### Given request
Arrange every line of the records below as a numbered list, omitting blank lines. Leave the pictures out of your answer.

### Recorded data

--

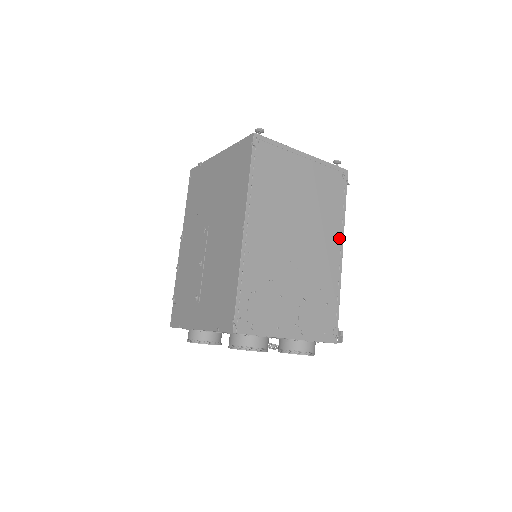
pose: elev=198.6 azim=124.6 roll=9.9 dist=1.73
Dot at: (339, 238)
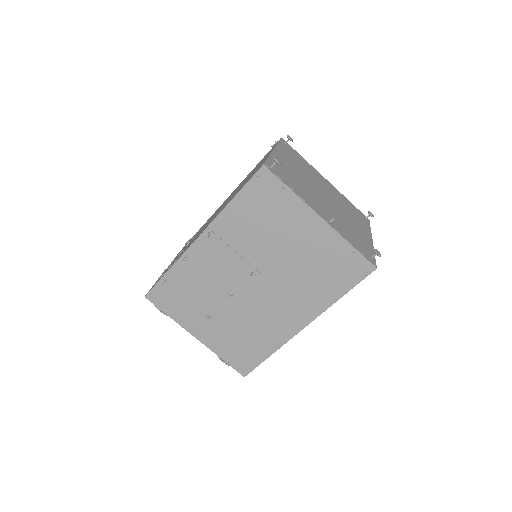
Dot at: occluded
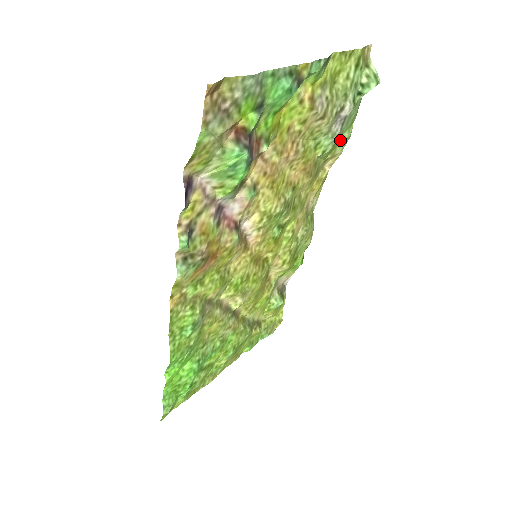
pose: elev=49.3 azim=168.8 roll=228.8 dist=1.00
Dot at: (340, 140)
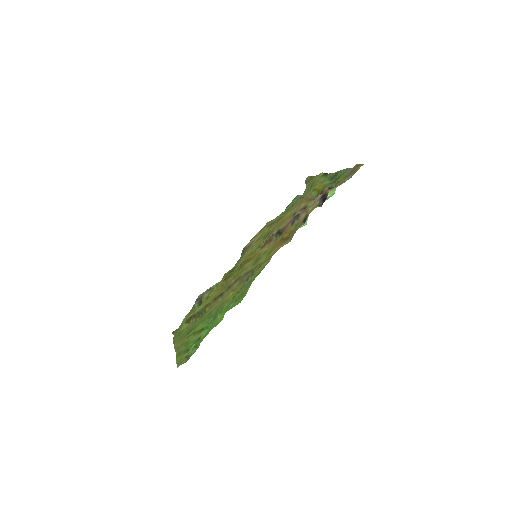
Dot at: (283, 212)
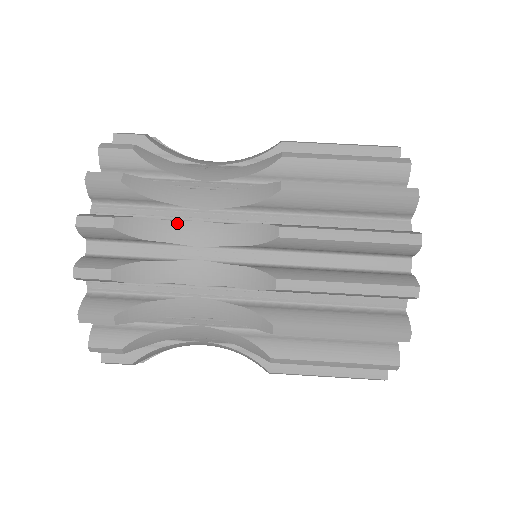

--

### Answer
1. pose: elev=198.6 azim=124.6 roll=9.9 dist=1.73
2. Dot at: (339, 238)
3. Dot at: occluded
4. pose: elev=49.3 azim=168.8 roll=228.8 dist=1.00
5. Dot at: (340, 140)
6. Dot at: (283, 212)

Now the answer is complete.